┏━━

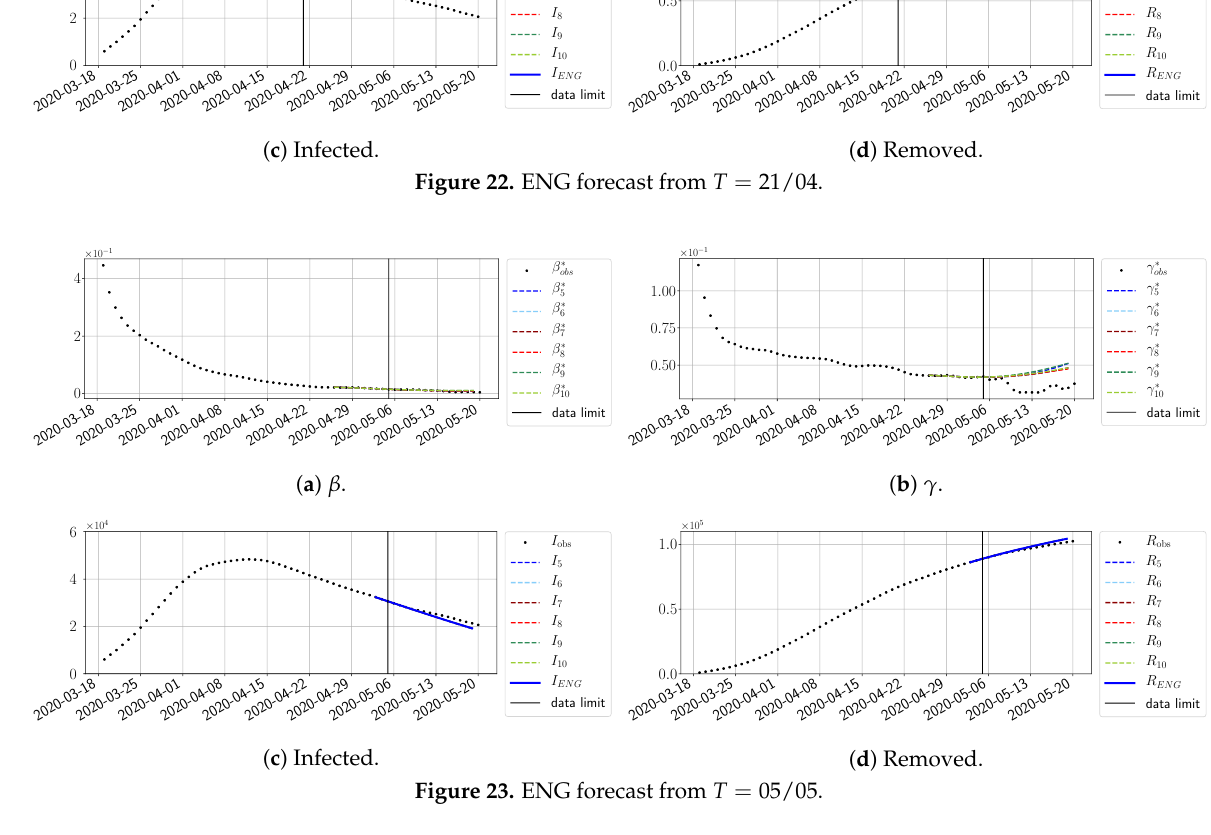
Figure 23. ENG forecast from T = 05/05.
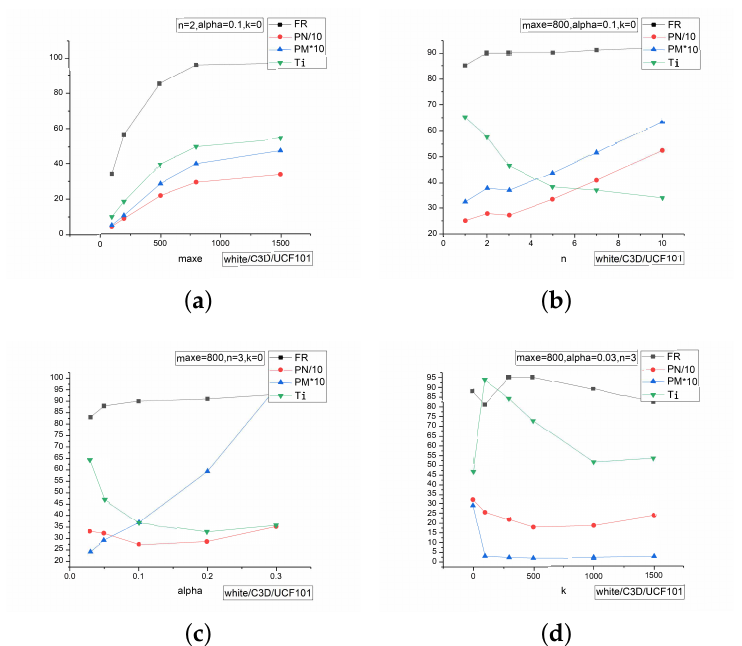
Figure 3. The result of different parameters. In order to keep uniform all metrics and keep the segment of x -axis consistent, we set PN/10 and PM*10. PN is the number of perturbed pixels and PM is short for MAP. All the performances are tested in white-box setting, C3D model with UCF101 dataset. ( a ) performances of different maxe ; ( b ) performances of different n ; ( c ) performances of different ℵ ; ( d ) performances of different k .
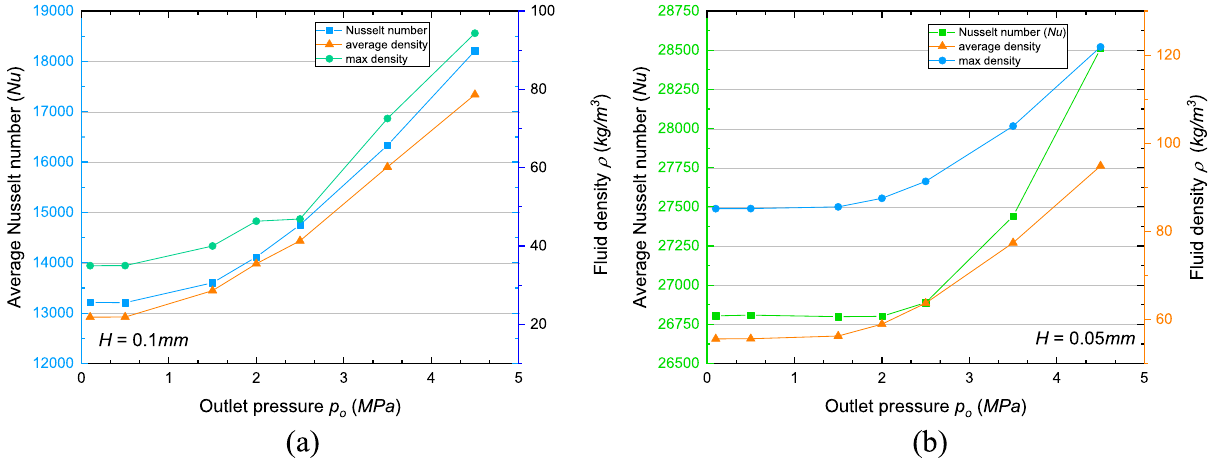
Fig. 16. Variation of average Nusselt number Nu and fl uid density r as functions of outlet pressure po, di=6 mm, q=0.06 kg/s. (a) H=0.1 mm. (b) H=0.05 mm.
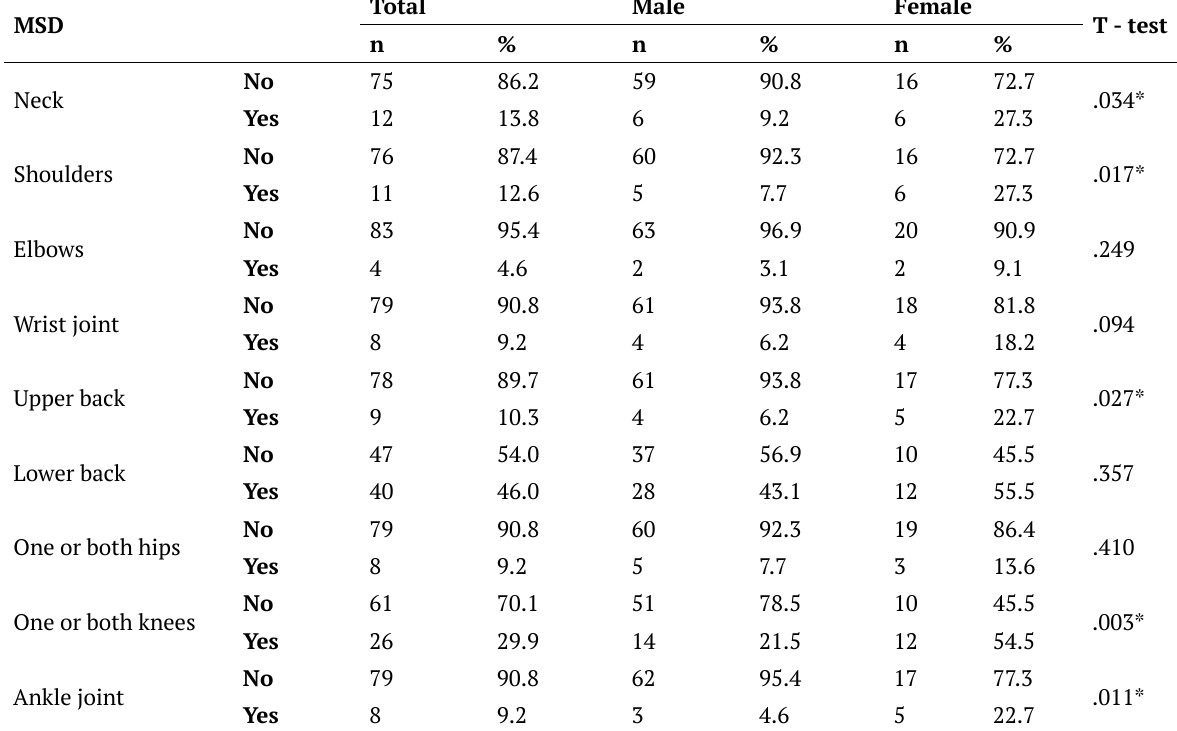
Figure 1. Percentage difference between MSD among male and female ski instructors. “*” Indicates a statistically significant Table 2. Musculoskeletal disorders among ski instructors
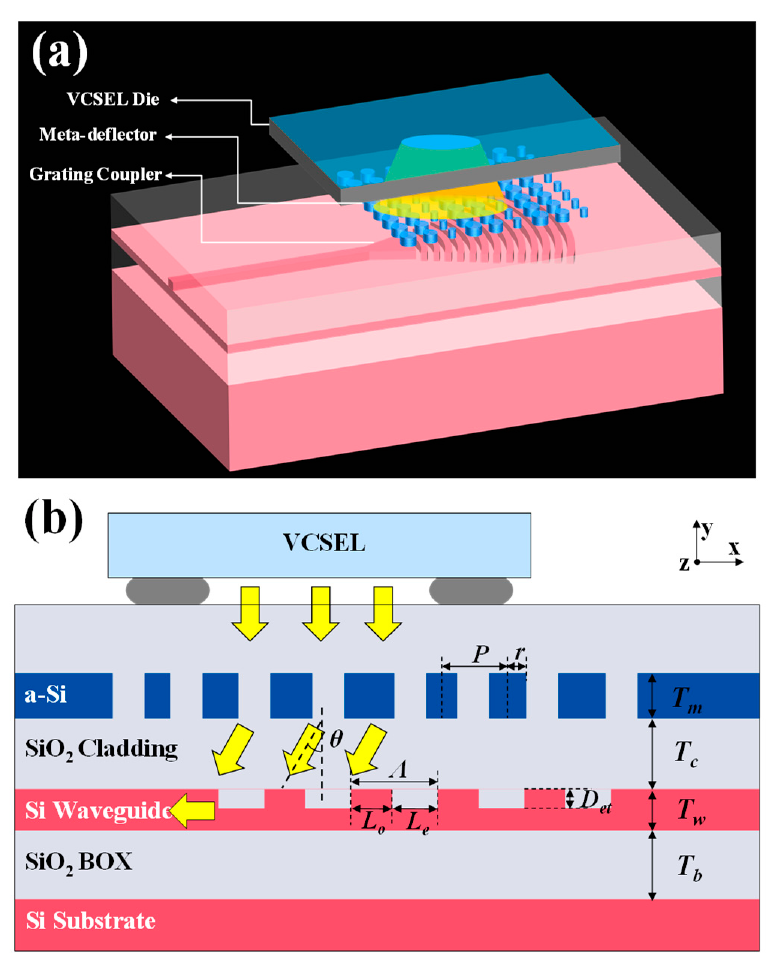
Figure 1. ( a ) Three-dimensional structure of proposed PVGC. ( b ) Cross-sectional schematic of proposed PVGC (the arrows mark the direction of light).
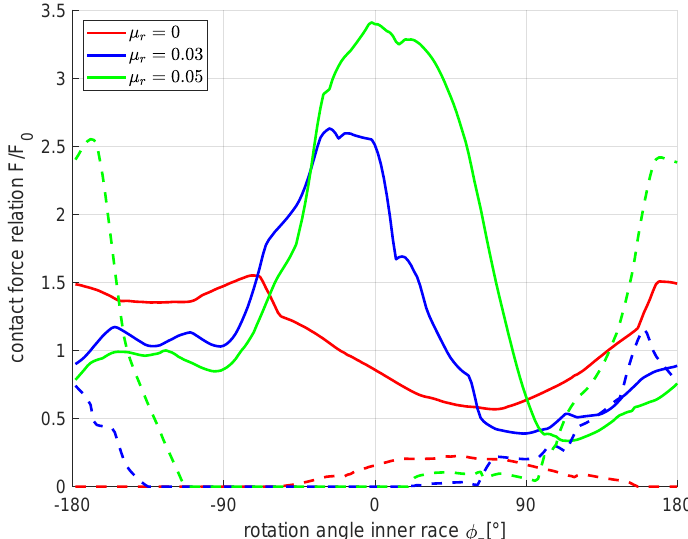
Figure 12. Track contact forces using different friction coefficients: solid line, track flank in load direction; dashed line, counter track flank (opposite load direction); and contact force relation F / F 0 , track force F related to F 0 for undeflected joint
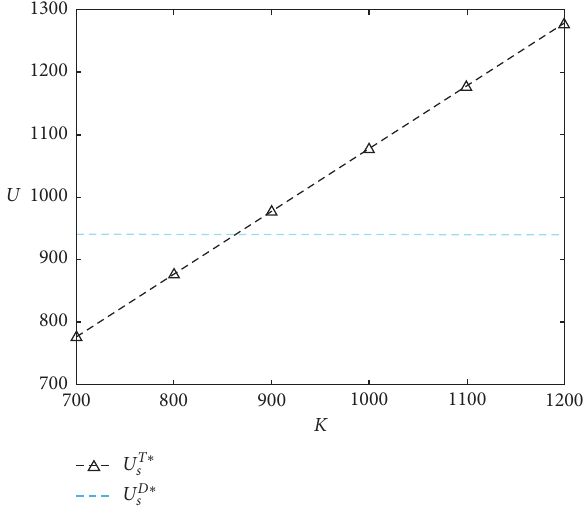
Figure 10: The effect of compensation on supplier utility.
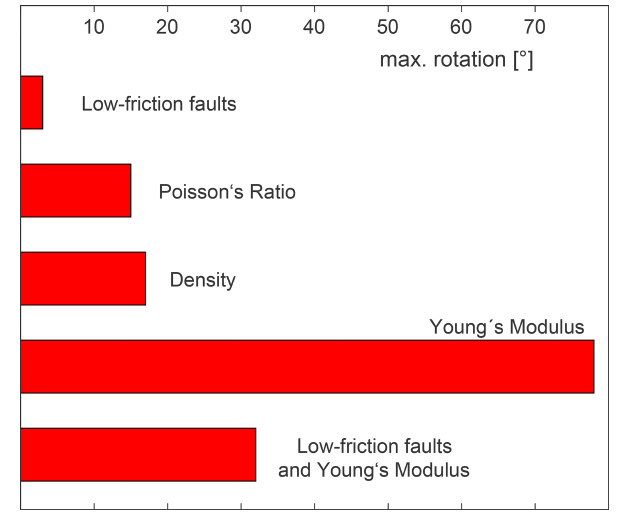
Figure 13. Comparison of resulting maximum stress rotation, based on the geometry used (Fig. 2) and the varied properties (Table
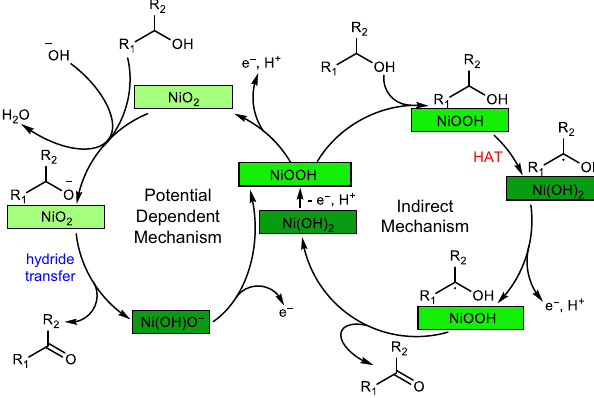
Fig. 2 | Simpli fi ed representations of two possible alcohol dehydrogenation mechanisms on NiOOH electrodes. R 1 , R 2 =aliphatic carbon chain, aromatic car- bon chain, or H. HAT=hydrogen atom transfer. For 2° alcohols, oxidation stops at the ketone product. For 1° alcohols, oxidation may proceed to the carboxylic acid via analogous oxidation of the hydrated geminal diol form of the initially formed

┗━━

__WHAT THE TASK REQUIRES__
Every line between the start of the listing and the line containing "Fig. 16. Variation", both ends counted, needs to be printed exactly, minus the pictures.

__OUTPUT__
Figure 23. ENG forecast from T = 05/05.
Figure 3. The result of different parameters. In order to keep uniform all metrics and keep the segment of x -axis consistent, we set PN/10 and PM*10. PN is the number of perturbed pixels and PM is short for MAP. All the performances are tested in white-box setting, C3D model with UCF101 dataset. ( a ) performances of different maxe ; ( b ) performances of different n ; ( c ) performances of different ℵ ; ( d ) performances of different k .
Fig. 16. Variation of average Nusselt number Nu and fl uid density r as functions of outlet pressure po, di=6 mm, q=0.06 kg/s. (a) H=0.1 mm. (b) H=0.05 mm.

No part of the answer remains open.